Girl with a Pearl Earring
There are three paintings I’m going to show you now that are paintings that made me stop in my tracks and want to tell stories about them. The first one needs little introduction: “Girl with a Pearl Earring” by Johannes Vermeer, 17th-century Dutch painter. This is the most glorious painting. I first saw it when I was 19, and I immediately went out and got a poster of it, and in fact I still have that poster. 30 years later it’s hanging in my house. It’s accompanied me everywhere I’ve gone, I never tire of looking at her.
What made me stop in my tracks about her to begin with was just the gorgeous colors he uses and the light falling on her face. But I think what’s kept me still coming back year after year is another thing, and that is the look on her face, the conflicted look on her face. I can’t tell if she’s happy or sad, and I change my mind all the time. So that keeps me coming back.

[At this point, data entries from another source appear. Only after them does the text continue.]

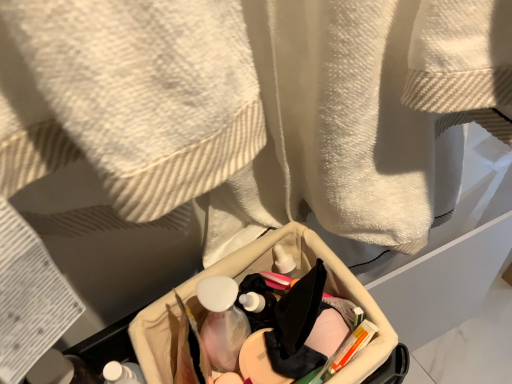
Question: Does translucent plastic mouthwash at center appear on the right side of white matte bottle at lower left?

Choices:
 (A) no
 (B) yes

Answer: (B)

Question: From the image's perspective, is translucent plastic mouthwash at center located beneath white matte bottle at lower left?

Choices:
 (A) yes
 (B) no

Answer: (B)

Question: From a real-world perspective, does translucent plastic mouthwash at center stand above white matte bottle at lower left?

Choices:
 (A) yes
 (B) no

Answer: (B)

Question: From the image's perspective, does translucent plastic mouthwash at center appear higher than white matte bottle at lower left?

Choices:
 (A) yes
 (B) no

Answer: (A)

Question: Can you see translucent plastic mouthwash at center touching white matte bottle at lower left?

Choices:
 (A) no
 (B) yes

Answer: (B)

Question: Is point (343, 374) positioned closer to the camera than point (120, 365)?

Choices:
 (A) farther
 (B) closer

Answer: (B)

Question: In the image, is beige fabric basket at center positioned in front of or behind white matte bottle at lower left?

Choices:
 (A) behind
 (B) front

Answer: (A)

Question: From a real-world perspective, is beige fabric basket at center physically located above or below white matte bottle at lower left?

Choices:
 (A) above
 (B) below

Answer: (B)

Question: From the image's perspective, relative to white matte bottle at lower left, is beige fabric basket at center above or below?

Choices:
 (A) below
 (B) above

Answer: (B)

Question: Is white matte bottle at lower left inside the boundaries of translucent plastic mouthwash at center, or outside?

Choices:
 (A) inside
 (B) outside

Answer: (B)

Question: Is white matte bottle at lower left in front of or behind translucent plastic mouthwash at center in the image?

Choices:
 (A) behind
 (B) front

Answer: (B)

Question: Is white matte bottle at lower left bigger or smaller than translucent plastic mouthwash at center?

Choices:
 (A) small
 (B) big

Answer: (B)

Question: Does point (140, 377) appear closer or farther from the camera than point (217, 329)?

Choices:
 (A) closer
 (B) farther

Answer: (A)

Question: From their relative heights in the image, would you say translucent plastic mouthwash at center is taller or shorter than beige fabric basket at center?

Choices:
 (A) short
 (B) tall

Answer: (B)

Question: Would you say translucent plastic mouthwash at center is to the left or to the right of beige fabric basket at center in the picture?

Choices:
 (A) left
 (B) right

Answer: (A)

One day, 16 years after I had this poster on my wall, I lay in bed and looked at her, and I suddenly thought, I wonder what the painter did to her to make her look like that. And it was the first time I’d ever thought that the expression on her face is actually reflecting how she feels about him. Always before I’d thought of it as a portrait of a girl. Now I began to think of it as a portrait of a relationship. And I thought, well, what is that relationship?
So I went to find out. I did some research and discovered, we have no idea who she is. In fact, we don’t know who any of the models in any of Vermeer’s paintings are, and we know very little about Vermeer himself. Which made me go: “Yippee! I can do whatever I want, I can come up with whatever story I want to”.
So here’s how I came up with the story. First of all, I thought, I’ve got to get her into the house. How does Vermeer know her? Well, there’ve been suggestions that she is his 12-year-old daughter. The daughter at the time was 12 when he painted the painting. And I thought, no, it’s a very intimate look, but it’s not a look a daughter gives her father. For one thing, in Dutch painting of the time, if a woman’s mouth was open, it was indicating sexual availability. It would have been inappropriate for Vermeer to paint his daughter like that.
So it’s not his daughter, but it’s somebody close to him, physically close to him. Well, who else would be in the house? A servant, a lovely servant. So, she’s in the house. How do we get her into the studio? We don’t know very much about Vermeer, but the little bits that we do know, one thing we know is that he married a Catholic woman, they lived with her mother in a house where he had his own room where he — his studio. He also had 11 children. It would have been a chaotic, noisy household. And if you’ve seen Vermeer’s paintings before, you know that they’re incredibly calm and quiet.
How does a painter paint such calm, quiet paintings with 11 kids around? Well, he compartmentalizes his life. He gets to his studio, and he says, “Nobody comes in here. Not the wife, not the kids. Okay, the maid can come in and clean.” She’s in the studio. He’s got her in the studio, they’re together. And he decides to paint her.
He has her wear very plain clothes. Now, all of the women, or most of the women in Vermeer’s other paintings wore velvet, silk, fur, very sumptuous materials. This is very plain; the only thing that isn’t plain is her pearl earring. Now, if she’s a servant, there is no way she could afford a pair of pearl earrings. So those are not her pearl earrings. Whose are they? We happen to know, there’s a list of Catharina, the wife’s clothes. Amongst them a yellow coat with white fur, a yellow and black bodice, and you see these clothes on lots of other paintings, different women in the paintings, Vermeer’s paintings. So clearly, her clothes were lent to various different women. It’s not such a leap of faith to take that that pearl earring actually belongs to his wife.